Joseph Muscat’s focus on environmental issues, in his address to the party’s general conference on Sunday, suggests that Labour strategists have started to recognise the risk posed by a groundswell of discontentment on environmental issues. This suggests that despite polling high, the party is not taking voters for granted in elections where they won’t be voting to choose the country’s government.

Nonetheless, Muscat’s speech indicates that his green conversion is at best skin deep, and at worse an exercise in deception. By framing environmental problems as merely a “consequence of progress” – and not the starting point for a radical ecological conversion which redefines our idea of ‘progress’ – it is clear that big business remains firmly fixed at the epicentre of his government’s policy attention.

It is a mind-frame whereby environmental problems can be solved by dishing out funds for a major recreational project, rather than changing policy direction.  But Muscat seems to be forgetting that most of our land use problems stem from the fact that policies have been tailor-made around the needs of big business, with the local community being seen as a mere afterthought.

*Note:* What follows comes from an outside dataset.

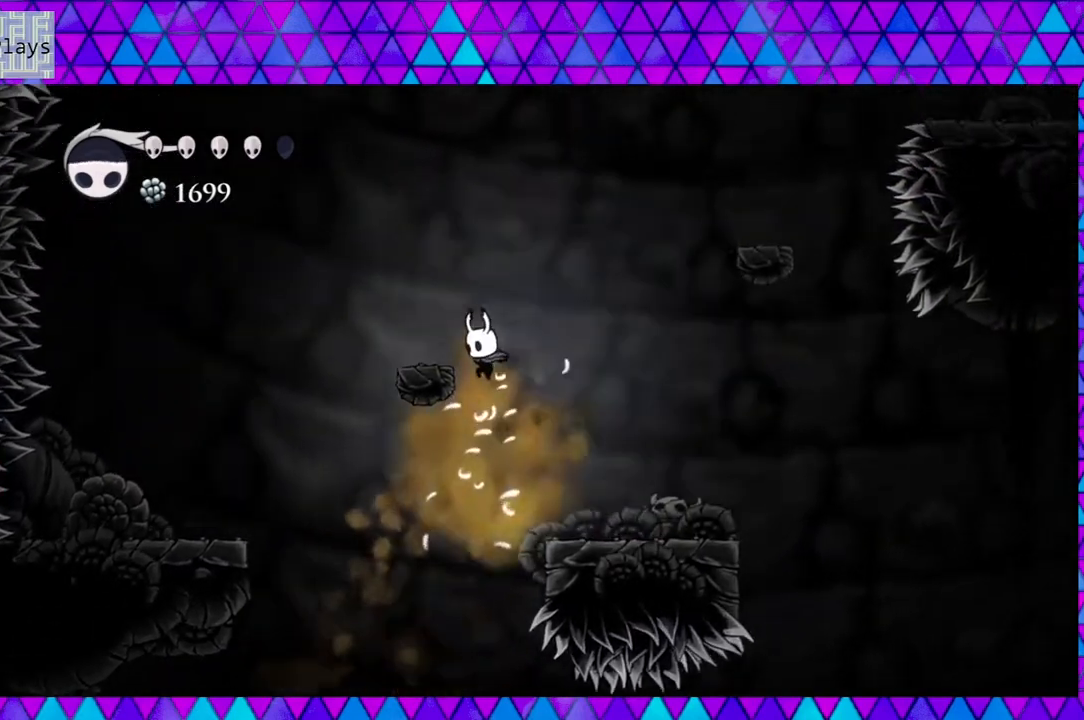
{"buttons": ["B"], "left_stick": "center", "right_stick": "center", "events": [[167, "B", "up"], [250, "B", "down"], [267, "DPAD_LEFT", "up"]]}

This was clearly the case with the fuel station policy crafted in 2015, which was so badly skewed to favour a few developers, that the government itself is now ditching it. The question now is: how many more fuel stations will be approved, until a new one replaces the policy?

Yet the same attitude has underpinned the government’s attitude to construction and planning throughout. Elected in 2013 on a platform which promised social impact assessments on major economic decisions, Muscat’s government has constantly failed to assess the impact of its planning policies: like the metric conversion of the height of floors in local plans, which led to an onslaught of demolition works.

The endless redevelopment brought about by a combination of the 2006 local plans and Labour’s tinkering has also come at a direct social cost. For example, elderly people are spending the few years left of their lives buried in construction sites, and in terror of a repetition of a third-party collapse, as happened in Gwardamangia. People with pushchairs cannot even pass comfortably on pavements without inhaling cigarette smoke from diners accommodated on road-side platforms. No amount of economic growth will ever compensate for this loss of serenity in daily life.

To be really meaningful, even the creation of such an open recreational space should at least involve a transfer of presently developable land back to the community: for example, re-appropriating land already earmarked for development, like the Jerma or Manoel Island (possibly putting IIP money to good use)… or by putting an end to discussions on privatising the White Rocks site, and immediately restoring it back to the public as a park.  

On the plus side, the very fact that Muscat is now belatedly seeking to address the consequences of his own policies, suggests that he is mildly concerned. But there is more at stake than Labour’s success in yet another election.

Unless there is a serious, urgent revision of government’s environmentalist policies – which offers long-term solutions, rather than short-term fixes – Joseph Muscat risks going down in history as part of the cause of Malta’s environmental degradation. A token “project of open public space” will surely be welcomed; but such tokenism, no matter how big, cannot compensate for the damage done today.